Overall, tourism activity has declined about 35 per cent from pre-pandemic levels. Tourism operators are, on average, making just 64 per cent of revenues they did pre-pandemic.

The report notes that operators took on enormous debt during the pandemic and only four in 10 expect to be profitable by 2024.

Northern Ontario was particularly hard hit, as was business travel in the south -- referring to conventions and conferences in big cities like Toronto and Ottawa.

The provincial government recently announced $5 million in funding for 24 tourism projects in the north, including refurbishing campgrounds and marinas, as well as a new resort and event centre in Echo Bay east of Sault Ste. Marie, and for guided ATV and snowmobile trips in Kapuskasing.

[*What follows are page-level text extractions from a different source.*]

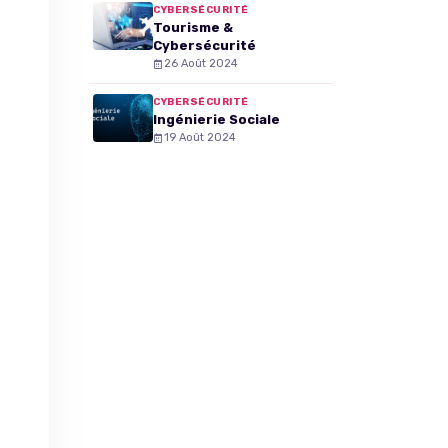
Comprendre les enjeux
CYBERSÉCURITÉ
et assurer sa
Tourisme &
conformité
Cybersécurité
26 Août 2024
CYBERSÉCURITÉ
Ingénierie Sociale
19 Août 2024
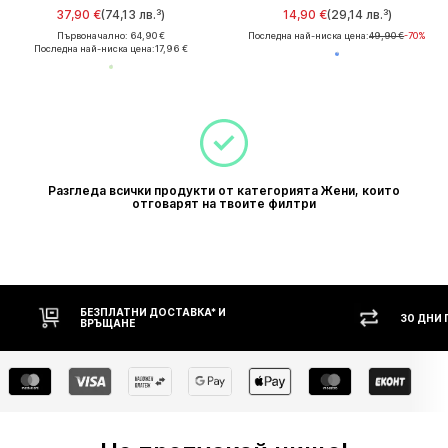
37,90 €
(74,13 лв.³)
14,90 €
(29,14 лв.³)
Първоначално: 64,90 €
Последна най-ниска цена:
49,90 €
-70%
Последна най-ниска цена:
17,96 €
Разгледа всички продукти от категорията Жени, които
отговарят на твоите филтри
БЕЗПЛАТНИ ДОСТАВКА* И
30 ДНИ П
ВРЪЩАНЕ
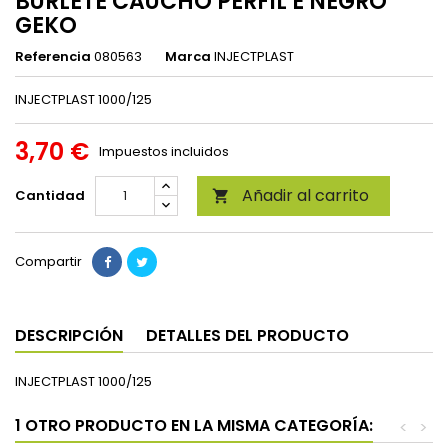
BURLETE CAUCHO PERFIL E NEGRO
GEKO
Referencia
080563
Marca
INJECTPLAST
INJECTPLAST 1000/125
3,70 €
Impuestos incluidos
Añadir al carrito
Cantidad

Compartir
DESCRIPCIÓN
DETALLES DEL PRODUCTO
INJECTPLAST 1000/125
1 OTRO PRODUCTO EN LA MISMA CATEGORÍA:
<
>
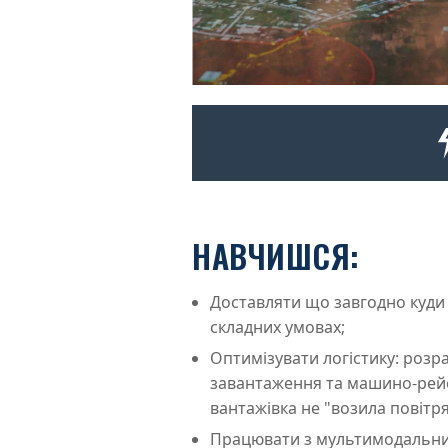
НАВЧИШСЯ:
Доставляти що завгодно куди 
складних умовах;
Оптимізувати логістику: розр
завантаження та машино-рей
вантажівка не "возила повітря
Працювати з мультимодальни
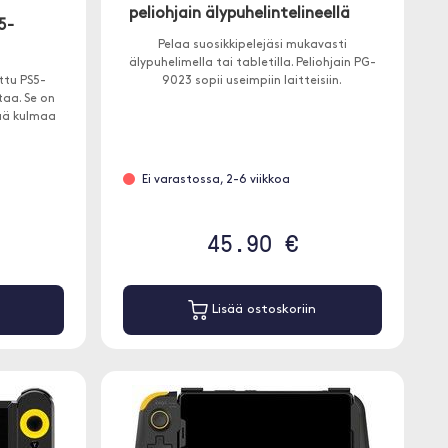
peliohjain älypuhelintelineellä
5-
Pelaa suosikkipelejäsi mukavasti
älypuhelimella tai tabletilla. Peliohjain PG-
ttu PS5-
9023 sopii useimpiin laitteisiin.
taa. Se on
ää kulmaa
Ei varastossa, 2-6 viikkoa
45.90 €
Lisää ostoskoriin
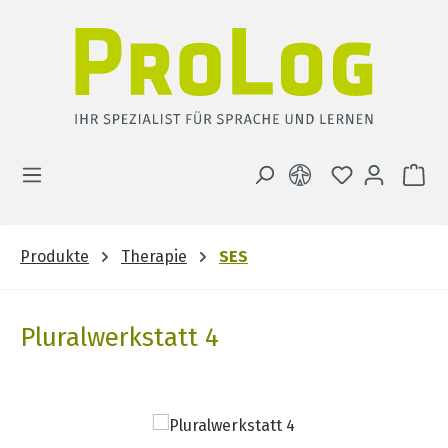
Zum Hauptinhalt springen
DU HAST 0 
WA
Produkte
Therapie
SES
Pluralwerkstatt 4
Bildergalerie überspringen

David MacLachlan, executive director of Destination Northern Ontario, said “with the domestic market staying close to home, northern Ontario did well during the pandemic once we were out of lockdowns.”

However, he added, “we did have a couple of sectors that continue to experience challenges, especially the (resource-based tourism) in the northwest, but with the last of the border restrictions removed, we expect to see a bounce back in 2023.”

During question period at Queen’s Park, Lumsden recently acknowledged that “the industry continues to face challenges,” but said he is “very confident they will continue to get better fast.”

MacLachlan would like to see the labour gap addressed as well as improved transportation and visitor services, including year-round public restrooms.

Safayeni said transportation infrastructure must also be a focus of the Ford government, which could improve travel to destinations in the winter and “increase the length of the tourism season so not everyone is focused on trying to jam all their revenue in just over a two- or three-month period when things are very warm in Ontario.”